MLib-PySpark-SoundLevel-Prediction

Creates an ML Pipeline leveraging PySpark SQL and PySpark MLib to predict airfoils noise levels.

This repository contains Data Engineering and ML material completed to obtain the Data Engineering Professional Certificate and the Machine Learning with Apache Spark Certification offered by IBM.

The project aims to create an ML Pipeline from a data engineer perspective at an aeronautics consulting company that designs airfoils for use in planes and sports cars. In this project, the
NASA Airfoil Self Noise dataset was used.
The dataset was cleaned, and a data ML pipeline was created to evaluate the model that will predict the
SoundLevel-based in multivariate data. The models were evaluated and persisted.

While the dataset and some parts of the ML pipeline structure are preserved, the notebook here is updated to work with PySpark version 3.5.3. The pipeline can be run using Final_Project.ipynb or main.py on the terminal.

Current Content

• Jupyter Notebook - Final_Project.ipynb
  • Processing data with Spark dataframes
  • Variables correlation visualisations
  • Training 4 Regression Models from PySpark MLib: Linear Regression, Factorized Machines, Random Forest and Gradient Boosted Regressor
  • Cross Validation for the best model from previous models
• Pure Python
  • spark_utils.py - contains functions to build the pipeline
  • main.py - runs the pipeline and saves the metrics in a parquet format

1. Variables Correlations

Fig 1. Correlations heatmap for the NASA Airfoil Self Noise dataset.

The AngleOfAttack and SuctionSideDisplacement variables are highly correlated (0.75) (Fig. 1).

· · · ·

- Problem: Reproduce the text on predicting airfoil noise levels with PySpark word for word, from its title to its last line.

[Records from a data source]
· · · ·

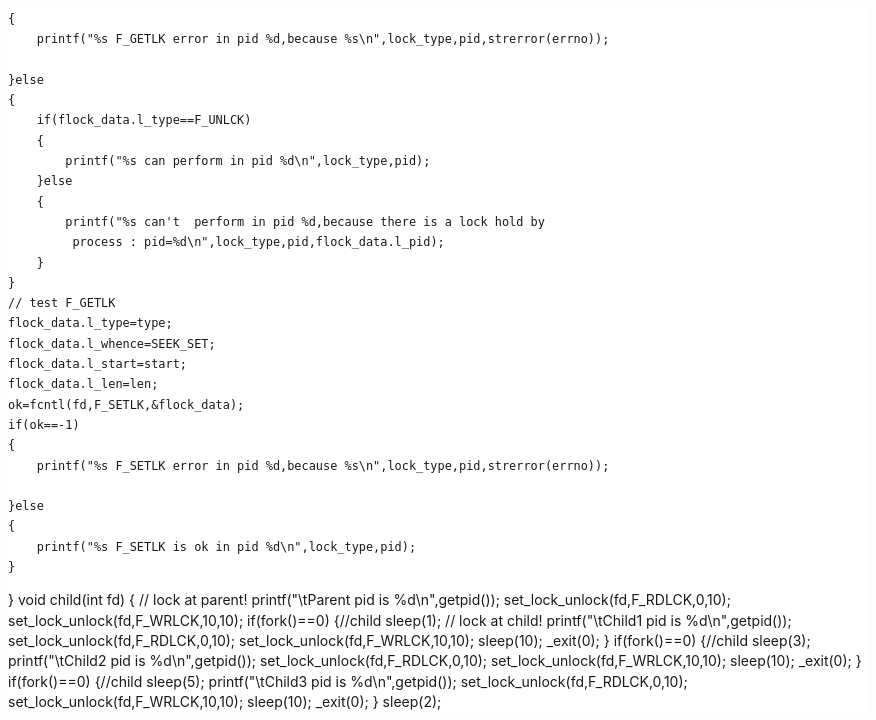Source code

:     {
        printf("%s F_GETLK error in pid %d,because %s\n",lock_type,pid,strerror(errno));

    }else
    {
        if(flock_data.l_type==F_UNLCK)
        {
            printf("%s can perform in pid %d\n",lock_type,pid);
        }else
        {
            printf("%s can't  perform in pid %d,because there is a lock hold by 
			 process : pid=%d\n",lock_type,pid,flock_data.l_pid);
        }
    }
    // test F_GETLK
    flock_data.l_type=type;
    flock_data.l_whence=SEEK_SET;
    flock_data.l_start=start;
    flock_data.l_len=len;
    ok=fcntl(fd,F_SETLK,&flock_data);
    if(ok==-1)
    {
        printf("%s F_SETLK error in pid %d,because %s\n",lock_type,pid,strerror(errno));

    }else
    {
        printf("%s F_SETLK is ok in pid %d\n",lock_type,pid);
    }
}
void child(int fd)
{
    // lock at parent!
    printf("\tParent pid is %d\n",getpid());
    set_lock_unlock(fd,F_RDLCK,0,10);
    set_lock_unlock(fd,F_WRLCK,10,10);
    if(fork()==0)
    {//child
        sleep(1);
        // lock at child!
        printf("\tChild1 pid is %d\n",getpid());
        set_lock_unlock(fd,F_RDLCK,0,10);
        set_lock_unlock(fd,F_WRLCK,10,10);
        sleep(10);
        _exit(0);
    }
    if(fork()==0)
    {//child
        sleep(3);
        printf("\tChild2 pid is %d\n",getpid());
        set_lock_unlock(fd,F_RDLCK,0,10);
        set_lock_unlock(fd,F_WRLCK,10,10);
        sleep(10);
        _exit(0);
    }
    if(fork()==0)
    {//child
        sleep(5);
        printf("\tChild3 pid is %d\n",getpid());
        set_lock_unlock(fd,F_RDLCK,0,10);
        set_lock_unlock(fd,F_WRLCK,10,10);
        sleep(10);
        _exit(0);
    }
    sleep(2);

· · · ·

- Reply:
MLib-PySpark-SoundLevel-Prediction

Creates an ML Pipeline leveraging PySpark SQL and PySpark MLib to predict airfoils noise levels.

This repository contains Data Engineering and ML material completed to obtain the Data Engineering Professional Certificate and the Machine Learning with Apache Spark Certification offered by IBM.

The project aims to create an ML Pipeline from a data engineer perspective at an aeronautics consulting company that designs airfoils for use in planes and sports cars. In this project, the
NASA Airfoil Self Noise dataset was used.
The dataset was cleaned, and a data ML pipeline was created to evaluate the model that will predict the
SoundLevel-based in multivariate data. The models were evaluated and persisted.

While the dataset and some parts of the ML pipeline structure are preserved, the notebook here is updated to work with PySpark version 3.5.3. The pipeline can be run using Final_Project.ipynb or main.py on the terminal.

Current Content

• Jupyter Notebook - Final_Project.ipynb
  • Processing data with Spark dataframes
  • Variables correlation visualisations
  • Training 4 Regression Models from PySpark MLib: Linear Regression, Factorized Machines, Random Forest and Gradient Boosted Regressor
  • Cross Validation for the best model from previous models
• Pure Python
  • spark_utils.py - contains functions to build the pipeline
  • main.py - runs the pipeline and saves the metrics in a parquet format

1. Variables Correlations

Fig 1. Correlations heatmap for the NASA Airfoil Self Noise dataset.

The AngleOfAttack and SuctionSideDisplacement variables are highly correlated (0.75) (Fig. 1).